Abstract

Vegetative cells of the spore-former Bacillus cereus were exposed to a number of treatments commonly used in commercial food preparation or during equipment cleaning and decontamination. Treated suspensions were then analyzed for reductions (CFU per milliliter) by plate counting and changes in levels of ATP and ADP released from cells with a bioluminescence-based assay. With the use of flow cytometry (FCM), the physiological status of individual cells before and after exposure to treatments was determined by staining of control and treated cells with three pairs of physiological dyes (SYTO 9/propidium iodide, carboxyfluorescein diacetate/Hoechst 33342, and C12-resazurin/SYTOX Green). Good agreement was found between plate counting and FCM. In general, treatments giving rise to the highest count reductions also had the greatest effects on cell membrane permeability (measured with the use of propidium iodide or SYTOX Green), esterase activity (measured with carboxyfluorescein diacetate), or redox activity (C12-resazurin).
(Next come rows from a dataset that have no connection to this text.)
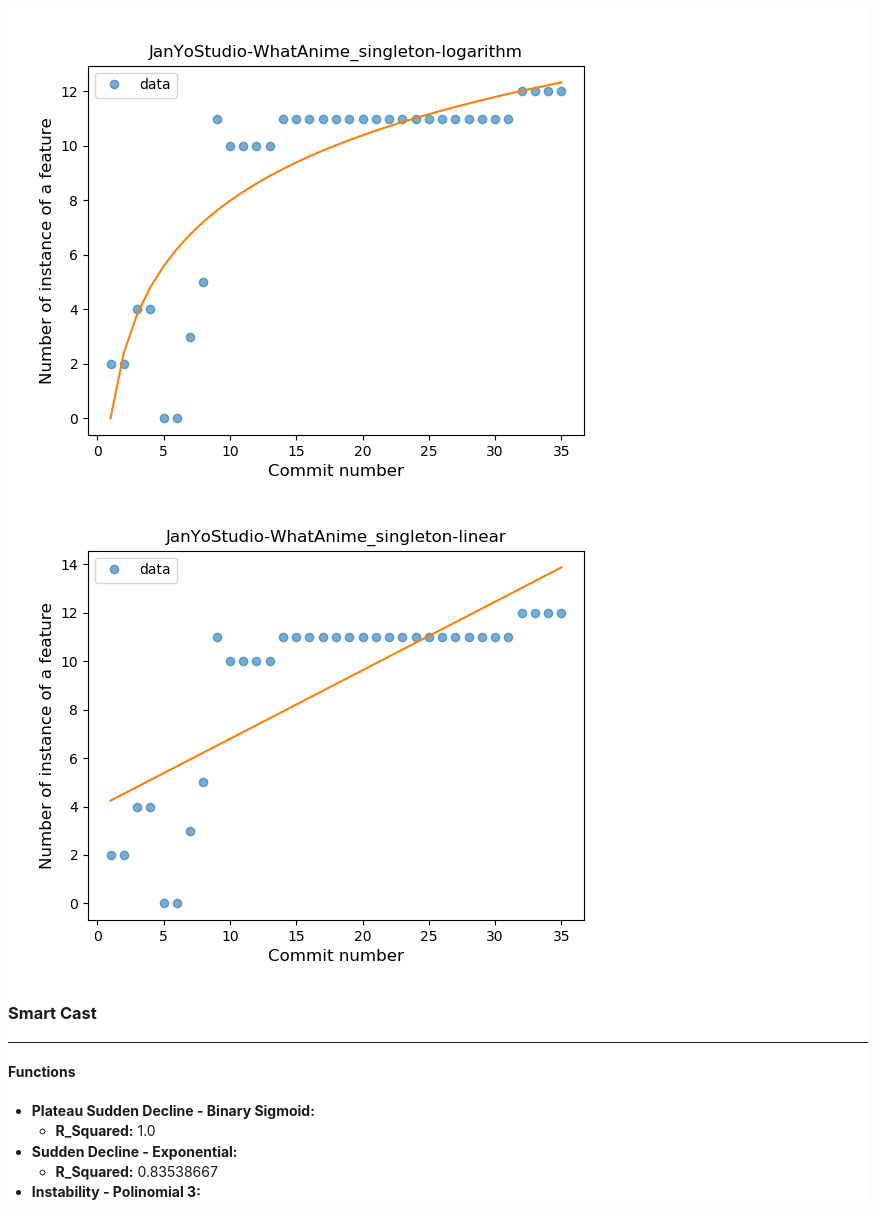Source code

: ![JanYoStudio-WhatAnime T6](../plots/JanYoStudio-WhatAnime_singleton_T6.png)
![JanYoStudio-WhatAnime T1](../plots/JanYoStudio-WhatAnime_singleton_T1.png)
### <a name="smart_cast">Smart Cast</a>
----
#### Functions
* **Plateau Sudden Decline - Binary Sigmoid:** ![equation](http://latex.codecogs.com/svg.latex?%5Cfrac%7B1.0%7D%7B1%20&plus;%20%5Cepsilon%5E%28--47.893049%28x%20-2.495721%29%29%7D%20&plus;%200.0)
    * **R_Squared:** 1.0
* **Sudden Decline - Exponential:** ![equation](http://latex.codecogs.com/svg.latex?1.183463x%5E%7B0.505623%7D%20&plus;%20-0.008353)
    * **R_Squared:** 0.83538667
* **Instability - Polinomial 3:** ![equation](http://latex.codecogs.com/svg.latex?('-0.00013x%5E3%20&plus;0.008202x%5E2%20&plus;%20-0.154133x%20&plus;%200.813445',))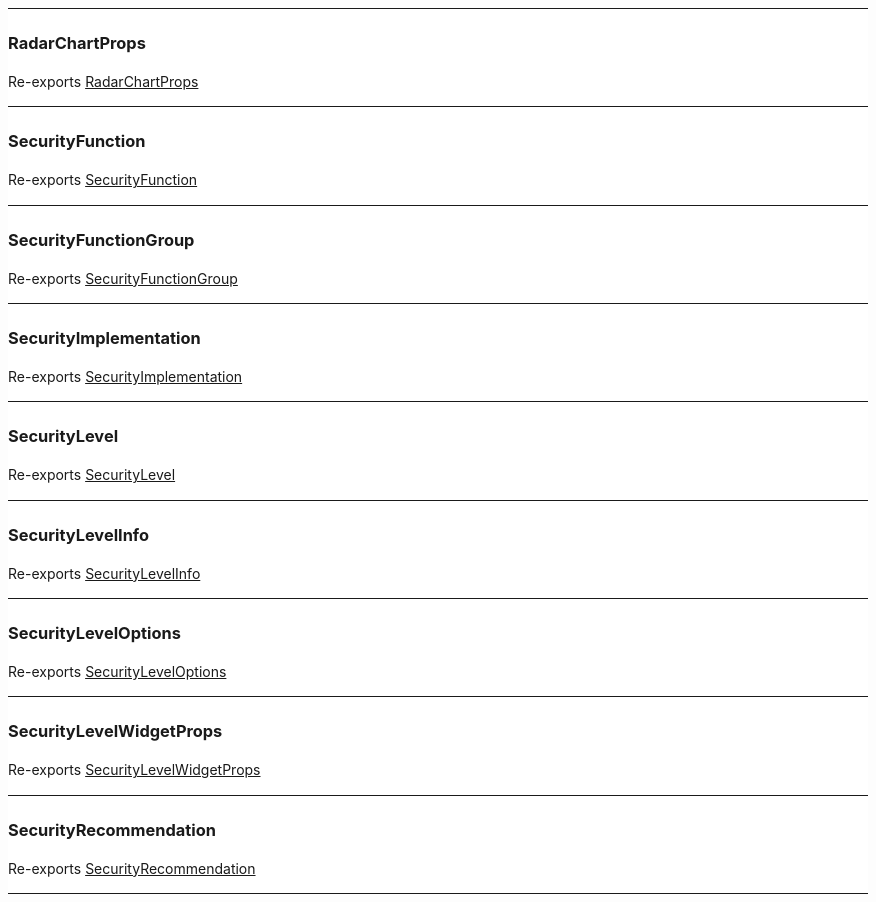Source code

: ***

### RadarChartProps

Re-exports [RadarChartProps](componentProps/interfaces/RadarChartProps.md)

***

### SecurityFunction

Re-exports [SecurityFunction](cia/type-aliases/SecurityFunction.md)

***

### SecurityFunctionGroup

Re-exports [SecurityFunctionGroup](cia/type-aliases/SecurityFunctionGroup.md)

***

### SecurityImplementation

Re-exports [SecurityImplementation](cia/interfaces/SecurityImplementation.md)

***

### SecurityLevel

Re-exports [SecurityLevel](cia/type-aliases/SecurityLevel.md)

***

### SecurityLevelInfo

Re-exports [SecurityLevelInfo](cia/interfaces/SecurityLevelInfo.md)

***

### SecurityLevelOptions

Re-exports [SecurityLevelOptions](cia/interfaces/SecurityLevelOptions.md)

***

### SecurityLevelWidgetProps

Re-exports [SecurityLevelWidgetProps](componentProps/interfaces/SecurityLevelWidgetProps.md)

***

### SecurityRecommendation

Re-exports [SecurityRecommendation](cia/interfaces/SecurityRecommendation.md)

***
FCM data demonstrated the extent of heterogeneity of vegetative cell responses to treatments in, for example, the treatment with 5% H2O2, which caused a 6-log reduction in which ~95% of the population was composed of membrane-damaged cells (as reflected by their permeability to SYTOX Green), whereas in treatment with 0.09% (wt/vol) potassium sorbate, which caused only a 1-log reduction, not more than 40% of cells were membrane damaged. The approaches described in this work can be applied to gain a greater understanding of bacterial responses to food control measures, generate more accurate inactivation models, or screen novel prospective food control measures.